§ **PAGE EXCERPT**:
▬▬▬▬▬▬▬▬▬▬

I'm not familiar with this kind of mathematics, but here's my approach. Let y=x^2, making the integral y^(1/2) dy. This equals 2/3*y^(3/2). Substituting back yields 2/3*y^3. Plug in the bound to get 2/3*(1-0) = 2/3.
So, I got the same result. But I'm not sure how well this idea generalizes or if there are any ways in which it breaks.
thats what I did xD
dx^2 is dx^2/dx * dx
= d/dx[x^2] * dx
= 2xdx
They are equivalent as long as g is continuously differentiable and strictly increasing.
That's exactly what I did. I put u = x^2, so dx^2 becomes du, and x = u^(1/2). Then integral is u^(1/2) du which gives U^(3/2) / 3/2 => 1/(3/2) i.e. 2/3.
@@Qaptyl Leibniz notation is the best lol
nice try, but we know that dx is very small, so higher orders are basically zero which yields the trivial result of zero for the integral
fucc, u got me D:
But this isn't (dx)^2, this is d(x^2).
@@KinuTheDragon for dx = x = 0 it holds
@alexander8311 wait, so dx = sin(x)
@@diobrando7642
wrong. dx=dsin(x)
Once you defined the terms of the original integral it all made sense. I never thought about integrating across a different function instead of just dx.
:)
Very useful integral in probability.
Help explain
@williamnathanael412 In statistics, every random variable admits a cumulative distribution function F_X, but not every random variable admits a density/mass function. So, in general, we can define the expected value of a random variable X as E(X)=\int x dF_X(x) (integrating w.r.t. the cdf).
@@williamnathanael412 see properties section in this wiki article as a starting point: en.wikipedia.org/wiki/Expected_value?wprov=sfla1
@@phonon1isn't the generalized case the integral over Omega of X in dP?
yes he should also show for a discrete probability how the integral works out to be the usual sum
From the product rule, d(x*x^2) = x d(x^2) + dx*x^2. So x^3|(0->1) = int(x d(x^2))|(0->1) + int(x^2 dx)|(0->1). 1 = int(x d(x^2))|(0->1) + ⅓. So the answer is 1 - ⅓ = ⅔
Very nice approach! :)
This is just integration by parts btw
@@siwygameplay Not exactly, it depends on your interpretation.
@@renanwilliamprado5380 and what interpretation is that
Isn't this solvable by writing x as sqrt(x^2) and then treating it as int{sqrt(t)dt} with t= x^2
yea that's basically what i thought (to let x^2=u). But this video wasn't just about getting the right answer. This vid provided a good insight on what it means to integrate w.r.t g(x)...
@@hassanniaz7583Sure, but I thought he'd use substitution at the end to show how to relate the two different types of integrals.
Is really similar to the easier way he uses later in the video, but notice that x ≠ sqrt(x²), in fact, sqrt(x²) = |x|.

▬▬▬▬▬▬▬▬▬▬

§ **EXTRACTED ENTRIES**:
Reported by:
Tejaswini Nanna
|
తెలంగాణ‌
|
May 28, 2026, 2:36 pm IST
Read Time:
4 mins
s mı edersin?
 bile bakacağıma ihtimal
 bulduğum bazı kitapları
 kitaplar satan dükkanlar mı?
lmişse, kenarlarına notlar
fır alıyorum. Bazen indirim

▬▬▬▬▬▬▬▬▬▬

In the thread about integrating x with respect to x^2, what does one comment say sqrt(x²) equals? Please answer in a few words.

§ **EXERCISE SOLUTION**: It equals |x|, the absolute value of x.